* TASK PROMPT *
Express the stretch of material from the line containing "pose: elev=171.0 azim=168.8" through the line containing "Dot at: occluded" as a JSON list of strings, one per line, with blank lines dropped. Leave the pictures out of the list.

* RECORDS PROVIDED *
※

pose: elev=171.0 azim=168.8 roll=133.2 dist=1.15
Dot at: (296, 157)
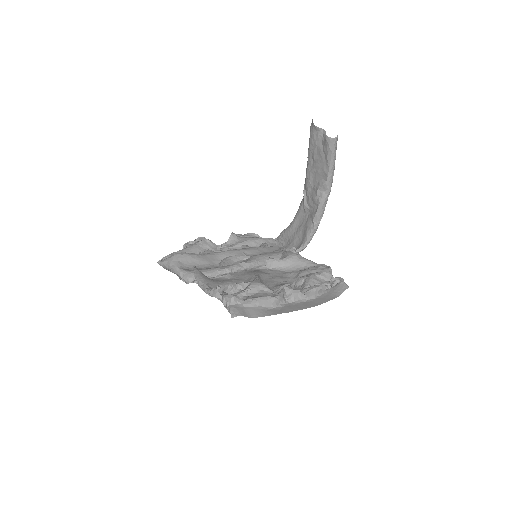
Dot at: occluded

※

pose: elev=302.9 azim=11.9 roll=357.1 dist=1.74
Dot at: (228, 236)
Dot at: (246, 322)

※

* EXPECTED OUTPUT *
[
  "pose: elev=171.0 azim=168.8 roll=133.2 dist=1.15",
  "Dot at: (296, 157)",
  "Dot at: occluded"
]